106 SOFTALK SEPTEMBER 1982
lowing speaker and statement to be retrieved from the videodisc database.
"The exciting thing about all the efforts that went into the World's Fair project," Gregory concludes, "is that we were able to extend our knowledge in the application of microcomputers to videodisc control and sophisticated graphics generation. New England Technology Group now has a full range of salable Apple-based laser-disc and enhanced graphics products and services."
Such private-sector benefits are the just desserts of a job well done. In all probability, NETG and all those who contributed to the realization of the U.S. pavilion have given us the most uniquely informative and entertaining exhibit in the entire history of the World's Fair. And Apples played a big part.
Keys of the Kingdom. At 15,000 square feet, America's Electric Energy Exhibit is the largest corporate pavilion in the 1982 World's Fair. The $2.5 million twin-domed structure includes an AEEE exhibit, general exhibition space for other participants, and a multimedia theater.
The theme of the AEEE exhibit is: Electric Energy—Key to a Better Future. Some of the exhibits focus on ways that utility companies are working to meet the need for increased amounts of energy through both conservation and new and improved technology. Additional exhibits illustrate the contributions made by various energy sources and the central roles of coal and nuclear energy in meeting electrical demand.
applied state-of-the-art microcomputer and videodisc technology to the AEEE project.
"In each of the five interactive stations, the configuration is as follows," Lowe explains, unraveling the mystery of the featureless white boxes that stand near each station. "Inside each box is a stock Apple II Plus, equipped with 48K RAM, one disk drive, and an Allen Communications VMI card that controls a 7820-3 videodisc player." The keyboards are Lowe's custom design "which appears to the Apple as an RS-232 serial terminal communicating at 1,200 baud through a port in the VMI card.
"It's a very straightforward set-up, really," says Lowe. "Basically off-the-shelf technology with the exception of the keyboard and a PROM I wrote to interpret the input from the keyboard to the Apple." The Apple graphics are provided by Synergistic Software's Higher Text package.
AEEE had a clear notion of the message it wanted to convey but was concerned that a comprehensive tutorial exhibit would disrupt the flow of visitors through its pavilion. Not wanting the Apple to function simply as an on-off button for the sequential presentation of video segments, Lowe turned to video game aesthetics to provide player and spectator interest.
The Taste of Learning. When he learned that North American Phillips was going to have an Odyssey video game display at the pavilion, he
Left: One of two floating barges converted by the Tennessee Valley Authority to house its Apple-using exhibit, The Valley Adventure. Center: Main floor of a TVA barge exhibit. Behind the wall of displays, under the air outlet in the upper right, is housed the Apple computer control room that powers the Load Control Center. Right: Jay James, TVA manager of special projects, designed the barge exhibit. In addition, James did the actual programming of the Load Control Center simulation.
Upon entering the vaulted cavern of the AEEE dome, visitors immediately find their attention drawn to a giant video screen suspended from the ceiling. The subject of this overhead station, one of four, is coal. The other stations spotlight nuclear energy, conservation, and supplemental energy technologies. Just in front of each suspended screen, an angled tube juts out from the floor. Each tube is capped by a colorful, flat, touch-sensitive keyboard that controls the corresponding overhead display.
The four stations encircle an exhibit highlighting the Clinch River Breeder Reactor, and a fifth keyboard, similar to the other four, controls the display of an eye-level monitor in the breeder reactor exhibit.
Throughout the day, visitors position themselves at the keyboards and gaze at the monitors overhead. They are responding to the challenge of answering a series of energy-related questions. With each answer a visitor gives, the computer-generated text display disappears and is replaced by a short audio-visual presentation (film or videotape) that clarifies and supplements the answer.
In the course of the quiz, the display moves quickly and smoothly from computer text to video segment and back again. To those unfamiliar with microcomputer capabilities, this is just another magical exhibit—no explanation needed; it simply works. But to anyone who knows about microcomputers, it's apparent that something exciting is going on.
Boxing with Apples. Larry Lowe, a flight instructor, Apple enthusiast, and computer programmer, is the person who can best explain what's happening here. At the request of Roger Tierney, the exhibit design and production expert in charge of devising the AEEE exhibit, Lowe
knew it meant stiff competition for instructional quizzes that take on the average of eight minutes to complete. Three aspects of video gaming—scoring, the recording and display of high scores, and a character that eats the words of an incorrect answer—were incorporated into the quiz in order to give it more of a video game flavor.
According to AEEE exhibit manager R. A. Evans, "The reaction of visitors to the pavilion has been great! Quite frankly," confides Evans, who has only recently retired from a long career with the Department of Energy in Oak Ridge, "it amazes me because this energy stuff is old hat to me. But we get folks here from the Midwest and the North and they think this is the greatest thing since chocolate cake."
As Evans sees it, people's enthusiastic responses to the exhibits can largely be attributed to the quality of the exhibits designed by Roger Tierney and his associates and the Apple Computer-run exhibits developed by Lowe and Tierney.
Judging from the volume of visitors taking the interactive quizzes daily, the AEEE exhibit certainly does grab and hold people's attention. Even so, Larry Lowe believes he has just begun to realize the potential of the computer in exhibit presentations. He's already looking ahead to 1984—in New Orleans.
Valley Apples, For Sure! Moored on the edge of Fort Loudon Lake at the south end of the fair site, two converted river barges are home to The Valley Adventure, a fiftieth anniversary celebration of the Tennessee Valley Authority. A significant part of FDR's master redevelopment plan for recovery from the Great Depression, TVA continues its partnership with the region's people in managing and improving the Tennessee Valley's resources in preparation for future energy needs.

——————————

INSTRUCTIONS TO FOLLOW — Look above for the line holding "The Taste of" and the line holding "Throughout the day, visitors". Retype both, and every line between them, word for word and nothing else.

EXPECTED ANSWER —
The Taste of Learning. When he learned that North American Phillips was going to have an Odyssey video game display at the pavilion, he
Left: One of two floating barges converted by the Tennessee Valley Authority to house its Apple-using exhibit, The Valley Adventure. Center: Main floor of a TVA barge exhibit. Behind the wall of displays, under the air outlet in the upper right, is housed the Apple computer control room that powers the Load Control Center. Right: Jay James, TVA manager of special projects, designed the barge exhibit. In addition, James did the actual programming of the Load Control Center simulation.
Upon entering the vaulted cavern of the AEEE dome, visitors immediately find their attention drawn to a giant video screen suspended from the ceiling. The subject of this overhead station, one of four, is coal. The other stations spotlight nuclear energy, conservation, and supplemental energy technologies. Just in front of each suspended screen, an angled tube juts out from the floor. Each tube is capped by a colorful, flat, touch-sensitive keyboard that controls the corresponding overhead display.
The four stations encircle an exhibit highlighting the Clinch River Breeder Reactor, and a fifth keyboard, similar to the other four, controls the display of an eye-level monitor in the breeder reactor exhibit.
Throughout the day, visitors position themselves at the keyboards and gaze at the monitors overhead. They are responding to the challenge of answering a series of energy-related questions. With each answer a visitor gives, the computer-generated text display disappears and is replaced by a short audio-visual presentation (film or videotape) that clarifies and supplements the answer.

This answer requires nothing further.